The day I finally pulled the trigger and wiped all my social media accounts was the same day I posted a photo of my husband and me in a hot air balloon gazing thoughtfully at the miniature orchards beneath us. It was the perfect way to announce our wedding anniversary. These are the things that speak to people, right?
Apparently not. “Only 27 likes?” my brain scoffed. My mother-in-law’s voice rang in my ears: “Your expectations are your worst enemy.” I hate it when she’s right.
The truth is that she’s going to be right as long as I have ADHD, which, unfortunately (but, also fortunately), will be always. Rejection sensitive dysphoria (RSD) exists, and learning about it for the first time as a clinical psychologist allowed me to better understand my patients and finally name one of the most perplexing aspects of my own ADHD. I understood why I couldn’t handle rejection in all forms, including the rejection that is baked into social media use.
I’ll admit that the time I spent off social media was incredible. The world looked and felt brighter and clearer when I finally put down the phone and took a look around. But after seven years, social media has called me back – a desire that has caused equal parts confusion and intrigue.
I’m not back for the likes or validation. I returned because, as a psychologist who specializes in working with children, teens, and young adults, I have something to say to youth struggling with mental health challenges today. I want to be there for them, and I cannot be heard or reach youth, I fear, without using social media.
Since re-entering the social media sphere and navigating the sensory overload that is YouTube and TikTok (I’m @drgillykahn on both platforms) I’m taking note of the healthy social media habits that are keeping me balanced – habits that may help you use social media in a healthy way, too.
1. Ask yourself why you’re using social media. You’re more likely to have positive experiences with social media if you tie its uses to a concrete purpose or value – like staying in touch with people you care about. Notice how you feel as you visit platforms and consider if the benefits outweigh the costs. It may be time to limit your use or get off certain platforms completely if social media is encouraging compare and despair, keeping you up at night, and anxiously attaching you to your phone.
2. Stick it to The Man. Think of social media breaks as a way to stick it tor the corporate giants who use you as pawns for consumerism and data collection. That’s another reason to use social media with intention, not passively. In other words, use social media in the same way that it uses you. Joke’s on you, social media!
3. Don’t be afraid to create physical distance from your phone. I remember the good old days when we had a landline and had to sprint across the house to answer the phone. Nowadays, it’s like our phones are fused to our hands. Unless you have a valid reason for keeping your phone near you, keep it in your bag, in another room, or out of sight somehow. If you must, build up to keeping your device away in 30-minute increments. Take it a step further by disabling notifications.

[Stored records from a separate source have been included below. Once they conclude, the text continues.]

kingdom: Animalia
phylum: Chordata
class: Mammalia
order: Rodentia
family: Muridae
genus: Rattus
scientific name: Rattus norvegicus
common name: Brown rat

4. Remind yourself that social media is not real life. If you catch yourself in an RSD or comparison spiral after spending time on social media, ride out the wave of your emotions and then remind yourself that a lot of what you see on these platforms is simply not representative of reality. There aren’t beauty filters to activate on the fly in real life, for one, and most people only post the good part of their days, not the boring or negative stuff. Also remember that the relative anonymity of the Internet often emboldens users to post mean comments; don’t let this skew your perception of how interactions actually work in the real world. Your emotional responses to negative experiences online are valid, but keep in mind that platforms are designed to raise the volume on entertainment and drama while often muting sensitivity to, well, rejection sensitivity.

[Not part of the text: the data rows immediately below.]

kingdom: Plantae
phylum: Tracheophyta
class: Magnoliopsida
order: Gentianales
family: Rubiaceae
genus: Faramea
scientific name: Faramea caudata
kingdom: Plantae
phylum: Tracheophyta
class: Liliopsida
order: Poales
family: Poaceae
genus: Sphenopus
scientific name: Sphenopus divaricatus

5. Let RSD inspire your posts. Shake things up by showing the world that being vulnerable is acceptable and admirable. Our heightened sensitivities should be nothing to be ashamed of. Allow yourself to be yourself on social media and consider sharing your emotional experiences in the moment. Who knows, maybe you will help someone recognize RSD in themselves and encourage others to spread support and acceptance of big emotions as a pertinent and underrecognized aspect of ADHD.